WHAT IS NEEDED
Rewrite every item below with "Q0" changed to "baseQuery" wherever it occurs, keeping everything else the same. Leave the pictures out.

PROVIDED RECORDS
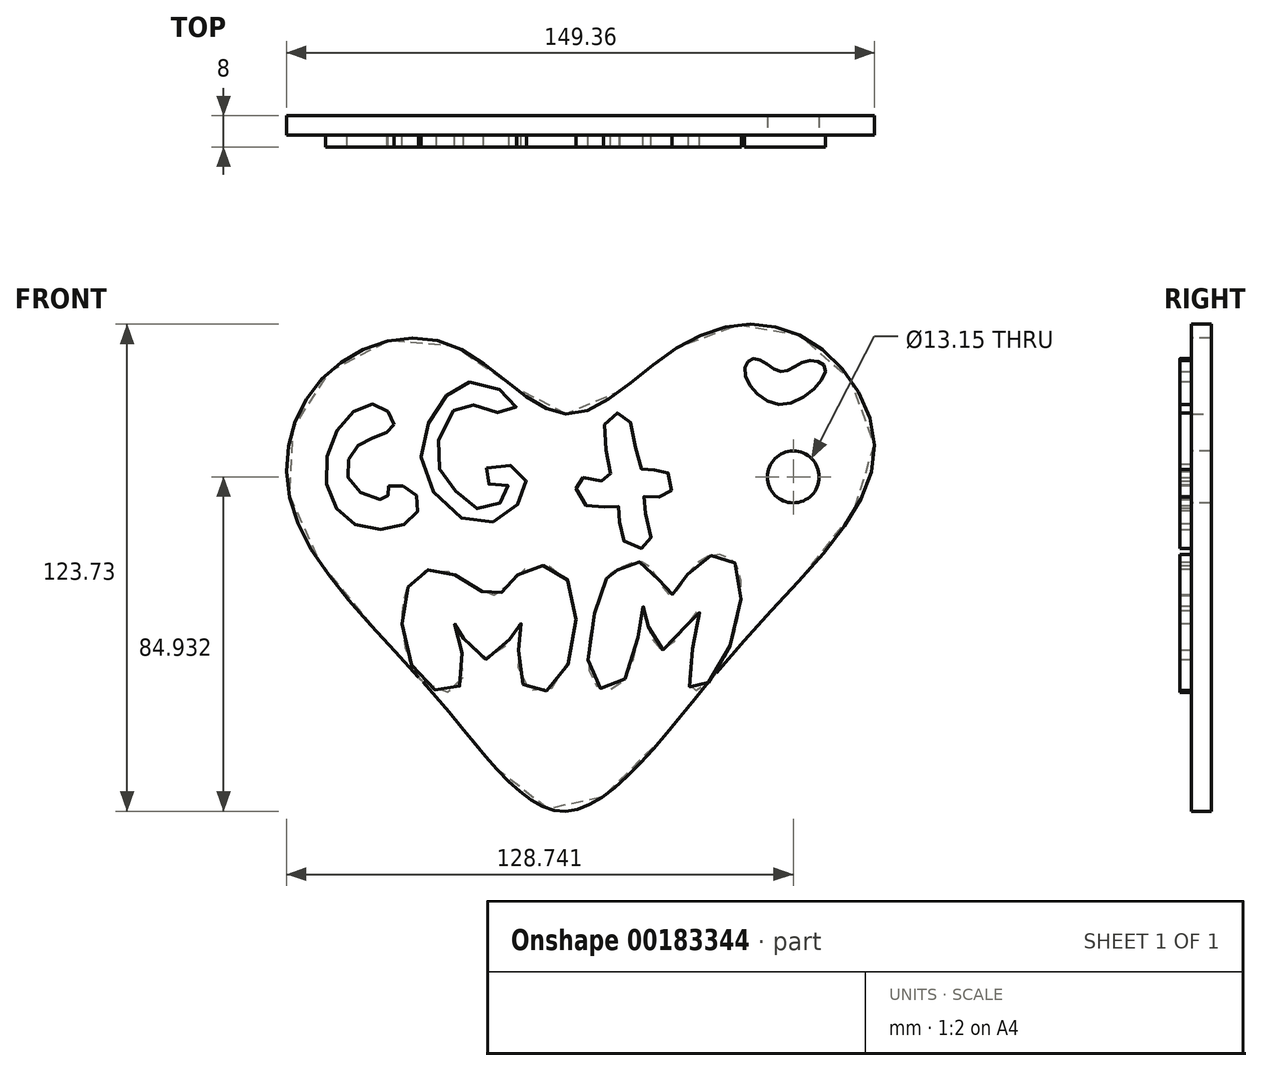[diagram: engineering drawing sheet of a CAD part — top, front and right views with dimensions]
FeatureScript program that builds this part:
annotation { "Feature Type Name" : "Feature", "Feature Type Description" : "" }
export const myFeature = defineFeature(function(context is Context, id is Id, definition is map)
    precondition{}
    {
        {
            var Q0;
            Q0=qCreatedBy(makeId("Front.planeOp"),FACE);
            var sketch = newSketch(context, id + "F0", { "sketchPlane" : qUnion([Q0])});
            skFitSpline(sketch, "E0", {"points": [v(0, 37.91) * mm, v(-29.95, 55.72) * mm, v(-62.07, 46.82) * mm, v(-69.35, 13.36) * mm, v(-32.65, -34.4) * mm, v(0, -63) * mm, v(42.9, -22.26) * mm, v(78.26, 27.39) * mm, v(59.9, 57.61) * mm, v(28.87, 55.18) * mm, v(0, 37.91) * mm]});
            skSolve(sketch);
        }
        {
            var Q0;
            Q0 = qSketchRegion(id + "F0", true);
            extrude(context, id + "F1", {"entities" : qUnion([Q0]), "depth" : 5 * mm});
        }
        {
            var Q0;
            Q0=makeQuery(id+"F1.opExtrude","CAP_FACE",FACE,{"disambiguationData":[OSD([sQuery(id+"F0.wireOp",EDGE,"E0")])],"isStart":false});
            var sketch = newSketch(context, id + "F2", { "sketchPlane" : qUnion([Q0])});
            skFitSpline(sketch, "E1", {"points": [v(-43.72, 35.22) * mm, v(-48.57, 40.34) * mm, v(-60.18, 29.55) * mm, v(-55.05, 10.66) * mm, v(-38.86, 11.47) * mm, v(-39.13, 18.48) * mm, v(-45.33, 19.3) * mm, v(-45.33, 16.6) * mm, v(-53.97, 19.3) * mm, v(-54.24, 28.47) * mm, v(-47.22, 32.52) * mm, v(-43.72, 35.22) * mm]});
            skFitSpline(sketch, "E2", {"points": [v(-20.24, 24.15) * mm, v(-11.6, 23.61) * mm, v(-11.33, 16.33) * mm, v(-22.67, 10.12) * mm, v(-36.43, 24.15) * mm, v(-31.84, 40.88) * mm, v(-22.13, 46) * mm, v(-12.68, 39.8) * mm, v(-18.89, 38.45) * mm, v(-26.45, 40.34) * mm, v(-32.92, 27.93) * mm, v(-28.06, 18.21) * mm, v(-19.43, 13.63) * mm, v(-14.57, 19.56) * mm, v(-19.7, 20.1) * mm, v(-20.24, 24.15) * mm]});
            skFitSpline(sketch, "E3", {"points": [v(9.71, 35.22) * mm, v(10.8, 21.18) * mm, v(3.24, 21.45) * mm, v(5.4, 14.44) * mm, v(13.22, 14.44) * mm, v(14.3, 6.07) * mm, v(21.32, 5) * mm, v(19.7, 16.87) * mm, v(25.9, 17.14) * mm, v(25.1, 23.61) * mm, v(19.43, 23.61) * mm, v(15.38, 37.37) * mm, v(9.71, 35.22) * mm]});
            skFitSpline(sketch, "E4", {"points": [v(-40.2, -6.07) * mm, v(-36.38, -30.16) * mm, v(-26.45, -30.09) * mm, v(-28.33, -15.25) * mm, v(-20.24, -24.42) * mm, v(-11.6, -15.25) * mm, v(-11.6, -29.55) * mm, v(-2.7, -30.9) * mm, v(0, -3.64) * mm, v(-11.6, -2.3) * mm, v(-18.08, -8.23) * mm, v(-30.5, -2.02) * mm, v(-40.2, -6.07) * mm]});
            skFitSpline(sketch, "E5", {"points": [v(10.25, -3.91) * mm, v(6.48, -29.55) * mm, v(14.84, -29.55) * mm, v(19.7, -10.93) * mm, v(24.02, -22) * mm, v(33.73, -12) * mm, v(31.3, -31.17) * mm, v(38.14, -27.88) * mm, v(42.9, 0) * mm, v(33.2, 0) * mm, v(26.45, -7.96) * mm, v(19.97, 0) * mm, v(12.41, -2.02) * mm, v(10.25, -3.91) * mm]});
            skFitSpline(sketch, "E6", {"points": [v(54.5, 48.7) * mm, v(61.26, 51.4) * mm, v(65.84, 49.25) * mm, v(54.5, 40.34) * mm, v(45.33, 48.98) * mm, v(48.3, 51.95) * mm, v(54.5, 48.7) * mm]});
            skSolve(sketch);
        }
        {
            var Q0;
            Q0 = qSketchRegion(id + "F2", true);
            extrude(context, id + "F3", {"entities" : qUnion([Q0]), "operationType" : NewBodyOperationType.ADD, "depth" : 3 * mm});
        }
        {
            var Q0;
            Q0=makeQuery(id+"F1.opExtrude","CAP_FACE",FACE,{"disambiguationData":[OSD([sQuery(id+"F0.wireOp",EDGE,"E0")])],"isStart":false});
            var sketch = newSketch(context, id + "F4", { "sketchPlane" : qUnion([Q0])});
            skCircle(sketch, "E7", {"center": v(57.7, 21.91) * mm, "radius": 6.58 * mm});
            skSolve(sketch);
        }
        {
            var Q0;
            Q0 = qSketchRegion(id + "F4", true);
            extrude(context, id + "F5", {"entities" : qUnion([Q0]), "operationType" : NewBodyOperationType.REMOVE, "oppositeDirection" : true, "depth" : 25 * mm});
        }
    });
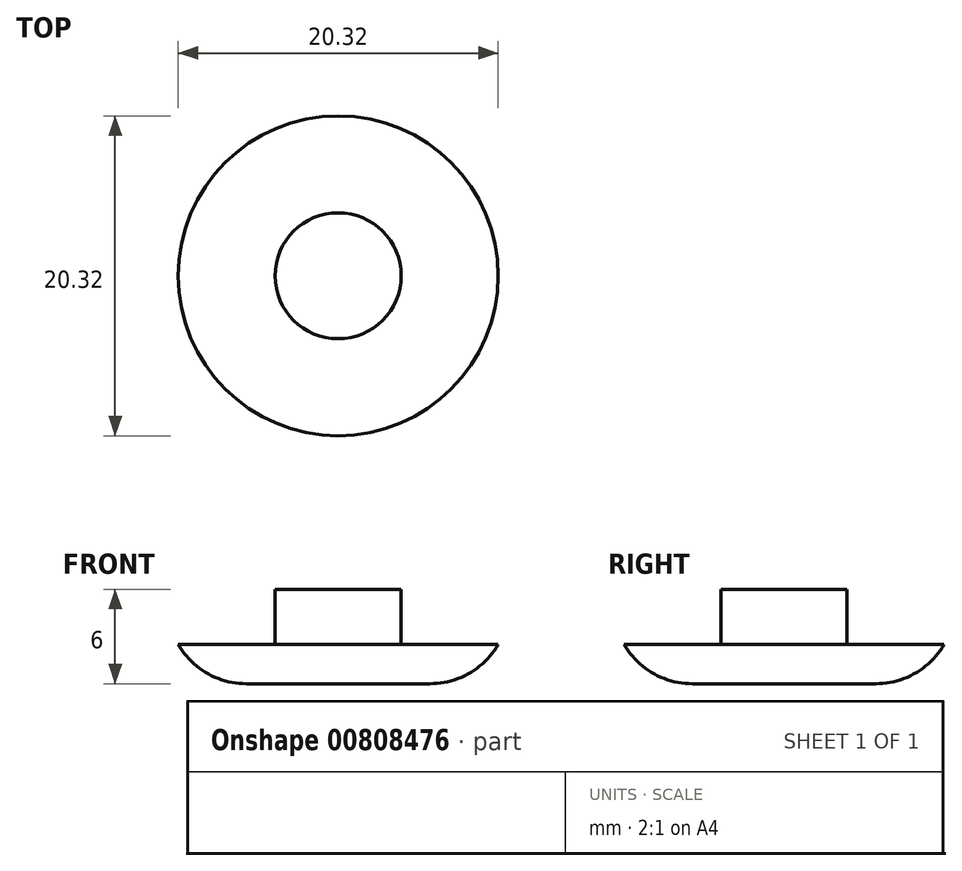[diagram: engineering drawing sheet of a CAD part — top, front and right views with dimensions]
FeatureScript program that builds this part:
annotation { "Feature Type Name" : "Feature", "Feature Type Description" : "" }
export const myFeature = defineFeature(function(context is Context, id is Id, definition is map)
    precondition{}
    {
        {
            var Q0;
            Q0=qCreatedBy(makeId("Top.planeOp"),FACE);
            var sketch = newSketch(context, id + "F0", { "sketchPlane" : qUnion([Q0])});
            skCircle(sketch, "E0", {"center": v(0, 0) * mm, "radius": 10.16 * mm});
            skSolve(sketch);
        }
        {
            var Q0;
            Q0 = qSketchRegion(id + "F0", true);
            extrude(context, id + "F1", {"entities" : qUnion([Q0]), "depth" : 2.5 * mm, "offsetDistance" : 25 * mm});
        }
        {
            var Q0;
            Q0=makeQuery(id+"F1.opExtrude","CAP_FACE",FACE,{"disambiguationData":[OSD([sQuery(id+"F0.wireOp",EDGE,"E0")])],"isStart":false});
            var sketch = newSketch(context, id + "F2", { "sketchPlane" : qUnion([Q0])});
            skCircle(sketch, "E1", {"center": v(0, 0) * mm, "radius": 4 * mm});
            skSolve(sketch);
        }
        {
            var Q0;
            Q0 = qSketchRegion(id + "F2", true);
            extrude(context, id + "F3", {"entities" : qUnion([Q0]), "operationType" : NewBodyOperationType.ADD, "depth" : 7 * mm / 2, "offsetDistance" : 25 * mm});
        }
        {
            var Q0;
            Q0=makeQuery(id+"F1.opExtrude","CAP_EDGE",EDGE,{"disambiguationData":[OSD([sQuery(id+"F0.wireOp",EDGE,"E0")])],"isStart":true});
            fillet(context, id + "F4", {"entities" : qUnion([Q0]), "radius" : 5 * mm, "tangentPropagation" : true, "allowEdgeOverflow" : false});
        }
        {
            var Q0;
            Q0=makeQuery(id+"F1.opExtrude","SWEPT_BODY",BODY,{"disambiguationData":[OSD([sQuery(id+"F0.wireOp",EDGE,"E0")])]});
            var Q1;
            Q1=qCreatedBy(makeId("Front.planeOp"),FACE);
            mirror(context, id + "F5", {"operationType" : NewBodyOperationType.ADD, "entities" : qUnion([Q0]), "mirrorPlane" : qUnion([Q1])});
        }
    });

TASK RESPONSE
[diagram: engineering drawing sheet of a CAD part — top, front and right views with dimensions]
FeatureScript program that builds this part:
annotation { "Feature Type Name" : "Feature", "Feature Type Description" : "" }
export const myFeature = defineFeature(function(context is Context, id is Id, definition is map)
    precondition{}
    {
        {
            var baseQuery;
            baseQuery=qCreatedBy(makeId("Front.planeOp"),FACE);
            var sketch = newSketch(context, id + "F0", { "sketchPlane" : qUnion([baseQuery])});
            skFitSpline(sketch, "E0", {"points": [v(0, 37.91) * mm, v(-29.95, 55.72) * mm, v(-62.07, 46.82) * mm, v(-69.35, 13.36) * mm, v(-32.65, -34.4) * mm, v(0, -63) * mm, v(42.9, -22.26) * mm, v(78.26, 27.39) * mm, v(59.9, 57.61) * mm, v(28.87, 55.18) * mm, v(0, 37.91) * mm]});
            skSolve(sketch);
        }
        {
            var baseQuery;
            baseQuery = qSketchRegion(id + "F0", true);
            extrude(context, id + "F1", {"entities" : qUnion([baseQuery]), "depth" : 5 * mm});
        }
        {
            var baseQuery;
            baseQuery=makeQuery(id+"F1.opExtrude","CAP_FACE",FACE,{"disambiguationData":[OSD([sQuery(id+"F0.wireOp",EDGE,"E0")])],"isStart":false});
            var sketch = newSketch(context, id + "F2", { "sketchPlane" : qUnion([baseQuery])});
            skFitSpline(sketch, "E1", {"points": [v(-43.72, 35.22) * mm, v(-48.57, 40.34) * mm, v(-60.18, 29.55) * mm, v(-55.05, 10.66) * mm, v(-38.86, 11.47) * mm, v(-39.13, 18.48) * mm, v(-45.33, 19.3) * mm, v(-45.33, 16.6) * mm, v(-53.97, 19.3) * mm, v(-54.24, 28.47) * mm, v(-47.22, 32.52) * mm, v(-43.72, 35.22) * mm]});
            skFitSpline(sketch, "E2", {"points": [v(-20.24, 24.15) * mm, v(-11.6, 23.61) * mm, v(-11.33, 16.33) * mm, v(-22.67, 10.12) * mm, v(-36.43, 24.15) * mm, v(-31.84, 40.88) * mm, v(-22.13, 46) * mm, v(-12.68, 39.8) * mm, v(-18.89, 38.45) * mm, v(-26.45, 40.34) * mm, v(-32.92, 27.93) * mm, v(-28.06, 18.21) * mm, v(-19.43, 13.63) * mm, v(-14.57, 19.56) * mm, v(-19.7, 20.1) * mm, v(-20.24, 24.15) * mm]});
            skFitSpline(sketch, "E3", {"points": [v(9.71, 35.22) * mm, v(10.8, 21.18) * mm, v(3.24, 21.45) * mm, v(5.4, 14.44) * mm, v(13.22, 14.44) * mm, v(14.3, 6.07) * mm, v(21.32, 5) * mm, v(19.7, 16.87) * mm, v(25.9, 17.14) * mm, v(25.1, 23.61) * mm, v(19.43, 23.61) * mm, v(15.38, 37.37) * mm, v(9.71, 35.22) * mm]});
            skFitSpline(sketch, "E4", {"points": [v(-40.2, -6.07) * mm, v(-36.38, -30.16) * mm, v(-26.45, -30.09) * mm, v(-28.33, -15.25) * mm, v(-20.24, -24.42) * mm, v(-11.6, -15.25) * mm, v(-11.6, -29.55) * mm, v(-2.7, -30.9) * mm, v(0, -3.64) * mm, v(-11.6, -2.3) * mm, v(-18.08, -8.23) * mm, v(-30.5, -2.02) * mm, v(-40.2, -6.07) * mm]});
            skFitSpline(sketch, "E5", {"points": [v(10.25, -3.91) * mm, v(6.48, -29.55) * mm, v(14.84, -29.55) * mm, v(19.7, -10.93) * mm, v(24.02, -22) * mm, v(33.73, -12) * mm, v(31.3, -31.17) * mm, v(38.14, -27.88) * mm, v(42.9, 0) * mm, v(33.2, 0) * mm, v(26.45, -7.96) * mm, v(19.97, 0) * mm, v(12.41, -2.02) * mm, v(10.25, -3.91) * mm]});
            skFitSpline(sketch, "E6", {"points": [v(54.5, 48.7) * mm, v(61.26, 51.4) * mm, v(65.84, 49.25) * mm, v(54.5, 40.34) * mm, v(45.33, 48.98) * mm, v(48.3, 51.95) * mm, v(54.5, 48.7) * mm]});
            skSolve(sketch);
        }
        {
            var baseQuery;
            baseQuery = qSketchRegion(id + "F2", true);
            extrude(context, id + "F3", {"entities" : qUnion([baseQuery]), "operationType" : NewBodyOperationType.ADD, "depth" : 3 * mm});
        }
        {
            var baseQuery;
            baseQuery=makeQuery(id+"F1.opExtrude","CAP_FACE",FACE,{"disambiguationData":[OSD([sQuery(id+"F0.wireOp",EDGE,"E0")])],"isStart":false});
            var sketch = newSketch(context, id + "F4", { "sketchPlane" : qUnion([baseQuery])});
            skCircle(sketch, "E7", {"center": v(57.7, 21.91) * mm, "radius": 6.58 * mm});
            skSolve(sketch);
        }
        {
            var baseQuery;
            baseQuery = qSketchRegion(id + "F4", true);
            extrude(context, id + "F5", {"entities" : qUnion([baseQuery]), "operationType" : NewBodyOperationType.REMOVE, "oppositeDirection" : true, "depth" : 25 * mm});
        }
    });
[diagram: engineering drawing sheet of a CAD part — top, front and right views with dimensions]
FeatureScript program that builds this part:
annotation { "Feature Type Name" : "Feature", "Feature Type Description" : "" }
export const myFeature = defineFeature(function(context is Context, id is Id, definition is map)
    precondition{}
    {
        {
            var baseQuery;
            baseQuery=qCreatedBy(makeId("Top.planeOp"),FACE);
            var sketch = newSketch(context, id + "F0", { "sketchPlane" : qUnion([baseQuery])});
            skCircle(sketch, "E0", {"center": v(0, 0) * mm, "radius": 10.16 * mm});
            skSolve(sketch);
        }
        {
            var baseQuery;
            baseQuery = qSketchRegion(id + "F0", true);
            extrude(context, id + "F1", {"entities" : qUnion([baseQuery]), "depth" : 2.5 * mm, "offsetDistance" : 25 * mm});
        }
        {
            var baseQuery;
            baseQuery=makeQuery(id+"F1.opExtrude","CAP_FACE",FACE,{"disambiguationData":[OSD([sQuery(id+"F0.wireOp",EDGE,"E0")])],"isStart":false});
            var sketch = newSketch(context, id + "F2", { "sketchPlane" : qUnion([baseQuery])});
            skCircle(sketch, "E1", {"center": v(0, 0) * mm, "radius": 4 * mm});
            skSolve(sketch);
        }
        {
            var baseQuery;
            baseQuery = qSketchRegion(id + "F2", true);
            extrude(context, id + "F3", {"entities" : qUnion([baseQuery]), "operationType" : NewBodyOperationType.ADD, "depth" : 7 * mm / 2, "offsetDistance" : 25 * mm});
        }
        {
            var baseQuery;
            baseQuery=makeQuery(id+"F1.opExtrude","CAP_EDGE",EDGE,{"disambiguationData":[OSD([sQuery(id+"F0.wireOp",EDGE,"E0")])],"isStart":true});
            fillet(context, id + "F4", {"entities" : qUnion([baseQuery]), "radius" : 5 * mm, "tangentPropagation" : true, "allowEdgeOverflow" : false});
        }
        {
            var baseQuery;
            baseQuery=makeQuery(id+"F1.opExtrude","SWEPT_BODY",BODY,{"disambiguationData":[OSD([sQuery(id+"F0.wireOp",EDGE,"E0")])]});
            var Q1;
            Q1=qCreatedBy(makeId("Front.planeOp"),FACE);
            mirror(context, id + "F5", {"operationType" : NewBodyOperationType.ADD, "entities" : qUnion([baseQuery]), "mirrorPlane" : qUnion([Q1])});
        }
    });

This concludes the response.